Notice that even though the NBA has a longstanding policy enforcing players to stand for the national anthem, they do not have this same issue. Perhaps it's because NBA players feel that they're allowed to make their voices heard elsewhere, while NFL owners want to use the players as silent pawns in their bankrupt political ideology. There is one way the NFL rids itself of this controversy (with its players, Trump and the rest of the Republican Party has proven that so long as the NFL's workforce is predominantly black, they will continue to use them as a wedge issue with the fans who refuse to understand what Kaepernick and his cohorts are protesting), and it's by being honest with their players about what's really going on.
Dolphins wide receiver Kenny Stills said he will continue to protest until Kaepernick and Reid get a fair shake.

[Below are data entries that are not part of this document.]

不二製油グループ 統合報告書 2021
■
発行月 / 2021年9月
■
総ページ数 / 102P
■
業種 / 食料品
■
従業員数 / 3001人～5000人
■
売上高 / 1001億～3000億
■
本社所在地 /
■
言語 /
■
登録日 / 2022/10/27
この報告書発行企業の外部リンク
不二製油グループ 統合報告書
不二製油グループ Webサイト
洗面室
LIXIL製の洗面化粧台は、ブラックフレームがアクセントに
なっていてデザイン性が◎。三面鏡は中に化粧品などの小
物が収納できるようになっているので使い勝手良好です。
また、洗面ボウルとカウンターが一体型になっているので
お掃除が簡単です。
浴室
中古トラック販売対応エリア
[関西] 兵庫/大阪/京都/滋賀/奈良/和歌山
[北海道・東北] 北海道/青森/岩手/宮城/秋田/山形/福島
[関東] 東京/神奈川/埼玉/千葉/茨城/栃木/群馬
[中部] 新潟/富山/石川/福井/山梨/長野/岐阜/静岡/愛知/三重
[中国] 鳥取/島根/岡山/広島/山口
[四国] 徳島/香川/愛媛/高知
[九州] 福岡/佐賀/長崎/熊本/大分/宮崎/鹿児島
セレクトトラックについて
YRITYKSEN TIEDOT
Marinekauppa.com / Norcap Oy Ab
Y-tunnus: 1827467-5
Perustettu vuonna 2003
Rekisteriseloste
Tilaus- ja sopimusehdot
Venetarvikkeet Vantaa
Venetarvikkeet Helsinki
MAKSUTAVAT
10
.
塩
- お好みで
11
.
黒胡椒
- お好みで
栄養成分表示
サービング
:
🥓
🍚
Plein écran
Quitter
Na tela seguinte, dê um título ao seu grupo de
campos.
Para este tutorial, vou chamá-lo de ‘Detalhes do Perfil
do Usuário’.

As a lifelong football fan, I can tell you that I have become less of an NFL fan over the past few years, and the owners are a central reason why. Despite my unadulterated love for the game of football, I feel like I am negatively contributing to society by supporting a league run by de facto racists who spend millions of dollars downplaying the serious brain damage caused by their sport. To top it off, admitted domestic abusers like Adam “Pacman” Jones get seemingly infinite second-chances so long as they are able to play (with my beloved Denver Broncos signing him just before this season began), while better players like Colin Kaepernick and Eric Reid who demonstrate courage while standing up for their convictions in order to make a positive impact on society are excommunicated without ever getting a second chance. The way front offices across the NFL conduct themselves is literally unconscionable.
I don’t know where my breaking point is, but five years ago it would have been unfathomable to me that I would stop watching football. Now, given how the NFL conducts itself both on and off the field (seriously, how can this joke of a league still not know what the hell a catch is?????) it almost seems just like a matter of time until the NFL loses die-hard football fans like me altogether.